**ENTRIES PROVIDED**.
START
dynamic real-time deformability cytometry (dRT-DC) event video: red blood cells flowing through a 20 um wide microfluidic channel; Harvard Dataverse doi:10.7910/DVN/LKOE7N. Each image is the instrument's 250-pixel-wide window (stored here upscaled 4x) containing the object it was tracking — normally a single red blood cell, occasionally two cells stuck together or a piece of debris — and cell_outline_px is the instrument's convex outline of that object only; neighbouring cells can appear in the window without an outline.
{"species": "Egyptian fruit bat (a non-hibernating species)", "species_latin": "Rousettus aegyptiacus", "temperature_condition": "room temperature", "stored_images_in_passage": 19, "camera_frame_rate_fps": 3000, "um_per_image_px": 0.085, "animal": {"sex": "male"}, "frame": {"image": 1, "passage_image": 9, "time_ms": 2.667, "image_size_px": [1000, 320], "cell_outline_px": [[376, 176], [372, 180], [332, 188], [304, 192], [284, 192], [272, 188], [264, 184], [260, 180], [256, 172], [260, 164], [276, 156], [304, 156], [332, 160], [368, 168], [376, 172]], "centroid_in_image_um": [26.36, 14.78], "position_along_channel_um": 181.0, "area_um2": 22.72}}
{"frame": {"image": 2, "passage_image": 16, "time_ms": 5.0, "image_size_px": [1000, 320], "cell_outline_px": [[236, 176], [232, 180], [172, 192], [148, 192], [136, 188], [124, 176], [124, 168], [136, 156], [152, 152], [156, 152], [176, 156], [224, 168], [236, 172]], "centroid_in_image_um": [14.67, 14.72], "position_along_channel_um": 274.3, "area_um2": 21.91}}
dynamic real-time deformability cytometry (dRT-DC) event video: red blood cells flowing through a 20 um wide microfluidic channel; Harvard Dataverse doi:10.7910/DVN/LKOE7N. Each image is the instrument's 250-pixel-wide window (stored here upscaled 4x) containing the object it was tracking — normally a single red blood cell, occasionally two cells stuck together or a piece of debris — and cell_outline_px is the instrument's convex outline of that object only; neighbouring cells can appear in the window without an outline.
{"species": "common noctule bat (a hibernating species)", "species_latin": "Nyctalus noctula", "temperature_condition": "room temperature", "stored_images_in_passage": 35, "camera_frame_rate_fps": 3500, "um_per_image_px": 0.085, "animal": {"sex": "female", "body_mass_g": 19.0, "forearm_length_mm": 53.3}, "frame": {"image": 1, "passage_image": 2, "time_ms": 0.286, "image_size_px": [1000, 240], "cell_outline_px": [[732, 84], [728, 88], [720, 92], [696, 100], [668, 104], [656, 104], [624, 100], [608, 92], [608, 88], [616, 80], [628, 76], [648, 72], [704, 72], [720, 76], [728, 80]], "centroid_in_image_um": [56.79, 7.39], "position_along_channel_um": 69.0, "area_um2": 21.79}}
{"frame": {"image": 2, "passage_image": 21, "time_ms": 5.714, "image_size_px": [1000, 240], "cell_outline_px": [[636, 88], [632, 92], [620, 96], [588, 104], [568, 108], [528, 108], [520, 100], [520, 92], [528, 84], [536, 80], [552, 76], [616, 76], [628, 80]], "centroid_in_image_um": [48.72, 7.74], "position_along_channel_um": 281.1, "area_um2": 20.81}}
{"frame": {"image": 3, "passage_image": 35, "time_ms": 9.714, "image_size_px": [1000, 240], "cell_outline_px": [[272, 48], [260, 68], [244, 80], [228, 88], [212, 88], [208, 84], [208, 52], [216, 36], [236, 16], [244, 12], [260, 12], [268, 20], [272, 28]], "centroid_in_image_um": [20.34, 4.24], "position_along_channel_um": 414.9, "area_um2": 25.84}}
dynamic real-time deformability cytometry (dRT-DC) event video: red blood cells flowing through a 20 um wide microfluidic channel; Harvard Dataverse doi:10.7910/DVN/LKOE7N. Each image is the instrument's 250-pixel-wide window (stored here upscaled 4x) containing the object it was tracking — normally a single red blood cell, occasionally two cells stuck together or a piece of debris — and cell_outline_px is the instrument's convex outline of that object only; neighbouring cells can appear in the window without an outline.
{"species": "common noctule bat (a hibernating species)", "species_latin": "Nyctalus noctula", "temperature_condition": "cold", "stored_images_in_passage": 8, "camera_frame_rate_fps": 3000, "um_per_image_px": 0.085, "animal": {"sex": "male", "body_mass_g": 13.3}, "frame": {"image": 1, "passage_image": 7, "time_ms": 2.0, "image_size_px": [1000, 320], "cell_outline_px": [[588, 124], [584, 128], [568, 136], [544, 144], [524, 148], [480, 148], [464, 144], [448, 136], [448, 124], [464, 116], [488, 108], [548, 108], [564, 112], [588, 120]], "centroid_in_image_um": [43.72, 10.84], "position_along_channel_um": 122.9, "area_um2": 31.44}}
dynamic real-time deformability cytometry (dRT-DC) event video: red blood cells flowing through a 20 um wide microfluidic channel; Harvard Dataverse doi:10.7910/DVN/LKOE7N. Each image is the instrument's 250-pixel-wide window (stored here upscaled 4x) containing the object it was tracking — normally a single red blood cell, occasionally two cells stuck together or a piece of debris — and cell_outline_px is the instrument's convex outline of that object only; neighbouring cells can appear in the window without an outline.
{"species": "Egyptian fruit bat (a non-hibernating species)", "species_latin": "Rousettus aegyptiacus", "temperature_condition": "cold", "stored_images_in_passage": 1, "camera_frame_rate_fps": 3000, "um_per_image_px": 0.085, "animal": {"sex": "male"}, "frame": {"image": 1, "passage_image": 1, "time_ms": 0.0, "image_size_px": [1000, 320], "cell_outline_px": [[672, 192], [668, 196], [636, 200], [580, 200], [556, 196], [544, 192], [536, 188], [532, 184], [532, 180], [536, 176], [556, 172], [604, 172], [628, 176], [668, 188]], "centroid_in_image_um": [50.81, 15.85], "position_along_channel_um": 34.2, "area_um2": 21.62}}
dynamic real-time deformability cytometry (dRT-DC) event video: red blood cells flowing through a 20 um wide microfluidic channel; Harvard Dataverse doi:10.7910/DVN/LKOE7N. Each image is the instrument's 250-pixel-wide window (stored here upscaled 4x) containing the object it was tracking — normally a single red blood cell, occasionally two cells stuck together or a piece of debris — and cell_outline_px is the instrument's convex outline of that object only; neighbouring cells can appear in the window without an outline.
END
**EXERCISE INSTRUCTIONS**.
Output each entry precisely as given.

**RESULT OF THE EXERCISE**.
dynamic real-time deformability cytometry (dRT-DC) event video: red blood cells flowing through a 20 um wide microfluidic channel; Harvard Dataverse doi:10.7910/DVN/LKOE7N. Each image is the instrument's 250-pixel-wide window (stored here upscaled 4x) containing the object it was tracking — normally a single red blood cell, occasionally two cells stuck together or a piece of debris — and cell_outline_px is the instrument's convex outline of that object only; neighbouring cells can appear in the window without an outline.
{"species": "Egyptian fruit bat (a non-hibernating species)", "species_latin": "Rousettus aegyptiacus", "temperature_condition": "room temperature", "stored_images_in_passage": 19, "camera_frame_rate_fps": 3000, "um_per_image_px": 0.085, "animal": {"sex": "male"}, "frame": {"image": 1, "passage_image": 9, "time_ms": 2.667, "image_size_px": [1000, 320], "cell_outline_px": [[376, 176], [372, 180], [332, 188], [304, 192], [284, 192], [272, 188], [264, 184], [260, 180], [256, 172], [260, 164], [276, 156], [304, 156], [332, 160], [368, 168], [376, 172]], "centroid_in_image_um": [26.36, 14.78], "position_along_channel_um": 181.0, "area_um2": 22.72}}
{"frame": {"image": 2, "passage_image": 16, "time_ms": 5.0, "image_size_px": [1000, 320], "cell_outline_px": [[236, 176], [232, 180], [172, 192], [148, 192], [136, 188], [124, 176], [124, 168], [136, 156], [152, 152], [156, 152], [176, 156], [224, 168], [236, 172]], "centroid_in_image_um": [14.67, 14.72], "position_along_channel_um": 274.3, "area_um2": 21.91}}
dynamic real-time deformability cytometry (dRT-DC) event video: red blood cells flowing through a 20 um wide microfluidic channel; Harvard Dataverse doi:10.7910/DVN/LKOE7N. Each image is the instrument's 250-pixel-wide window (stored here upscaled 4x) containing the object it was tracking — normally a single red blood cell, occasionally two cells stuck together or a piece of debris — and cell_outline_px is the instrument's convex outline of that object only; neighbouring cells can appear in the window without an outline.
{"species": "common noctule bat (a hibernating species)", "species_latin": "Nyctalus noctula", "temperature_condition": "room temperature", "stored_images_in_passage": 35, "camera_frame_rate_fps": 3500, "um_per_image_px": 0.085, "animal": {"sex": "female", "body_mass_g": 19.0, "forearm_length_mm": 53.3}, "frame": {"image": 1, "passage_image": 2, "time_ms": 0.286, "image_size_px": [1000, 240], "cell_outline_px": [[732, 84], [728, 88], [720, 92], [696, 100], [668, 104], [656, 104], [624, 100], [608, 92], [608, 88], [616, 80], [628, 76], [648, 72], [704, 72], [720, 76], [728, 80]], "centroid_in_image_um": [56.79, 7.39], "position_along_channel_um": 69.0, "area_um2": 21.79}}
{"frame": {"image": 2, "passage_image": 21, "time_ms": 5.714, "image_size_px": [1000, 240], "cell_outline_px": [[636, 88], [632, 92], [620, 96], [588, 104], [568, 108], [528, 108], [520, 100], [520, 92], [528, 84], [536, 80], [552, 76], [616, 76], [628, 80]], "centroid_in_image_um": [48.72, 7.74], "position_along_channel_um": 281.1, "area_um2": 20.81}}
{"frame": {"image": 3, "passage_image": 35, "time_ms": 9.714, "image_size_px": [1000, 240], "cell_outline_px": [[272, 48], [260, 68], [244, 80], [228, 88], [212, 88], [208, 84], [208, 52], [216, 36], [236, 16], [244, 12], [260, 12], [268, 20], [272, 28]], "centroid_in_image_um": [20.34, 4.24], "position_along_channel_um": 414.9, "area_um2": 25.84}}
dynamic real-time deformability cytometry (dRT-DC) event video: red blood cells flowing through a 20 um wide microfluidic channel; Harvard Dataverse doi:10.7910/DVN/LKOE7N. Each image is the instrument's 250-pixel-wide window (stored here upscaled 4x) containing the object it was tracking — normally a single red blood cell, occasionally two cells stuck together or a piece of debris — and cell_outline_px is the instrument's convex outline of that object only; neighbouring cells can appear in the window without an outline.
{"species": "common noctule bat (a hibernating species)", "species_latin": "Nyctalus noctula", "temperature_condition": "cold", "stored_images_in_passage": 8, "camera_frame_rate_fps": 3000, "um_per_image_px": 0.085, "animal": {"sex": "male", "body_mass_g": 13.3}, "frame": {"image": 1, "passage_image": 7, "time_ms": 2.0, "image_size_px": [1000, 320], "cell_outline_px": [[588, 124], [584, 128], [568, 136], [544, 144], [524, 148], [480, 148], [464, 144], [448, 136], [448, 124], [464, 116], [488, 108], [548, 108], [564, 112], [588, 120]], "centroid_in_image_um": [43.72, 10.84], "position_along_channel_um": 122.9, "area_um2": 31.44}}
dynamic real-time deformability cytometry (dRT-DC) event video: red blood cells flowing through a 20 um wide microfluidic channel; Harvard Dataverse doi:10.7910/DVN/LKOE7N. Each image is the instrument's 250-pixel-wide window (stored here upscaled 4x) containing the object it was tracking — normally a single red blood cell, occasionally two cells stuck together or a piece of debris — and cell_outline_px is the instrument's convex outline of that object only; neighbouring cells can appear in the window without an outline.
{"species": "Egyptian fruit bat (a non-hibernating species)", "species_latin": "Rousettus aegyptiacus", "temperature_condition": "cold", "stored_images_in_passage": 1, "camera_frame_rate_fps": 3000, "um_per_image_px": 0.085, "animal": {"sex": "male"}, "frame": {"image": 1, "passage_image": 1, "time_ms": 0.0, "image_size_px": [1000, 320], "cell_outline_px": [[672, 192], [668, 196], [636, 200], [580, 200], [556, 196], [544, 192], [536, 188], [532, 184], [532, 180], [536, 176], [556, 172], [604, 172], [628, 176], [668, 188]], "centroid_in_image_um": [50.81, 15.85], "position_along_channel_um": 34.2, "area_um2": 21.62}}
dynamic real-time deformability cytometry (dRT-DC) event video: red blood cells flowing through a 20 um wide microfluidic channel; Harvard Dataverse doi:10.7910/DVN/LKOE7N. Each image is the instrument's 250-pixel-wide window (stored here upscaled 4x) containing the object it was tracking — normally a single red blood cell, occasionally two cells stuck together or a piece of debris — and cell_outline_px is the instrument's convex outline of that object only; neighbouring cells can appear in the window without an outline.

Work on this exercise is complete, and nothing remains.